═════ Data for processing ═════

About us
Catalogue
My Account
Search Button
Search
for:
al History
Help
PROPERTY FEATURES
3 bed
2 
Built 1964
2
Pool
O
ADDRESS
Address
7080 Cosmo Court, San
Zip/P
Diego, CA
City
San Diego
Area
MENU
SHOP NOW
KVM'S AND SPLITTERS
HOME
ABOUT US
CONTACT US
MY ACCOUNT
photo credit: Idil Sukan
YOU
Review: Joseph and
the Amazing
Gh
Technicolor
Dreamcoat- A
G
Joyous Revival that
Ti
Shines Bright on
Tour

═════

#### Task details
Copy every line of the records above word for word, keeping the original order.

#### Solved problem
About us
Catalogue
My Account
Search Button
Search
for:
al History
Help
PROPERTY FEATURES
3 bed
2 
Built 1964
2
Pool
O
ADDRESS
Address
7080 Cosmo Court, San
Zip/P
Diego, CA
City
San Diego
Area
MENU
SHOP NOW
KVM'S AND SPLITTERS
HOME
ABOUT US
CONTACT US
MY ACCOUNT
photo credit: Idil Sukan
YOU
Review: Joseph and
the Amazing
Gh
Technicolor
Dreamcoat- A
G
Joyous Revival that
Ti
Shines Bright on
Tour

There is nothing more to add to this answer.